Ursule ne répondit pas, mais elle attacha sur moi ses grands yeux bleus, qui semblaient me faire cent questions en même temps. Je pus remarquer qu’ils étaient remplis de larmes ; toute allusion à sa pension manquait rarement de produire cet effet.

— Je veux parler de miss Priscilla Bayard, qui a dû être une de vos bonnes amies, ajoutai-je, voyant qu’elle ne semblait pas disposée à parler.

— Priscilla ! répéta enfin Ursule étonnée. Et c’est pour vous une connaissance assez intime ?

— Je me suis mal exprimé, et vous seriez en droit de m’accuser de fatuité. J’aurais dû dire que ce sont nos familles qui sont entre elles sur le pied de l’intimité, et qu’il y a pour cela quelques raisons particulières. Je me rétracte et je m’empresse de faire amende honorable.

— Je ne vois guère en quoi consiste la rétractation ; et vous me permettrez de dire que ce que j’apprends m’afflige, m’afflige beaucoup.

Voilà qui était étrange ! Ursule était évidemment de bonne foi : la pâleur de son visage, l’émotion extraordinaire qu’elle manifestait, l’attestaient suffisamment. Avouerai-je les folles idées qui me passèrent par la tête ? — Pourquoi pas ? J’ai promis la vérité, et je dois tout dire. — Ursule, pensai-je, est triste de découvrir que le seul homme qu’elle ait vu depuis un an, qui, par son éducation ou ses manières, pût faire impression sur elle, a le cœur déjà pris, à ce qu’elle croit ! Dans des circonstances extraordinaires, l’aveu si prématuré d’une préférence quelconque m’aurait révolté ; mais dans toutes les paroles d’Ursule comme dans sa manière d’être, il y avait tant de naturel, que je n’en éprouvai qu’un intérêt plus vif encore. C’est aux sentiments tumultueux qui s’élevèrent alors dans mon âme, que j’ai toujours attribué l’empire extraordinaire que cette étrange fille prit si vite sur mon cœur. Les passions subites peuvent paraître une chose ridicule, mais qui quelquefois n’en est pas moins réelle. Je suis convaincu qu’il suffit d’un coup d’œil, d’un sourire, d’un de ces mille moyens que la nature nous a donnés de communiquer nos sympathies, pour faire naître une passion ; mais pour qu’elle dure, il faut des qualités d’un ordre plus élevé. Dans le premier moment, l’imagination seule est excitée ; le cœur obéit ensuite à l’impulsion donnée, en cédant à une influence plus lente et plus raisonnée.

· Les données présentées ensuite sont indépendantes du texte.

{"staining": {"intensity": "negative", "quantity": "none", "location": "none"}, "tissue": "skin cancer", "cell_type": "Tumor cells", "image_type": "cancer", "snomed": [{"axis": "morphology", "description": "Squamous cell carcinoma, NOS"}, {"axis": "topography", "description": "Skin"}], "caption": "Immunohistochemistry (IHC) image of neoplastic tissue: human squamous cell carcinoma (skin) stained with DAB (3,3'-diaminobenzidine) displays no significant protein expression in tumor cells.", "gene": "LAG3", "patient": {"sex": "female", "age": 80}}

Toutefois mon illusion ne dura pas longtemps. Soit qu’Ursule eût compris les fausses interprétations auxquelles elle donnait lieu, — supposition que j’admets à peine ; elle était trop naïve pour cela : — soit plutôt qu’elle vît la nécessité de ne pas me laisser en suspens, elle s’expliqua. Ses explications furent-elles satisfaisantes, et faites avec assez d’adresse pour ne pas blesser la susceptibilité de l’amie dont elle possédait le secret, c’est ce dont jugeront ceux qui auront la patience de continuer la lecture de ces mémoires.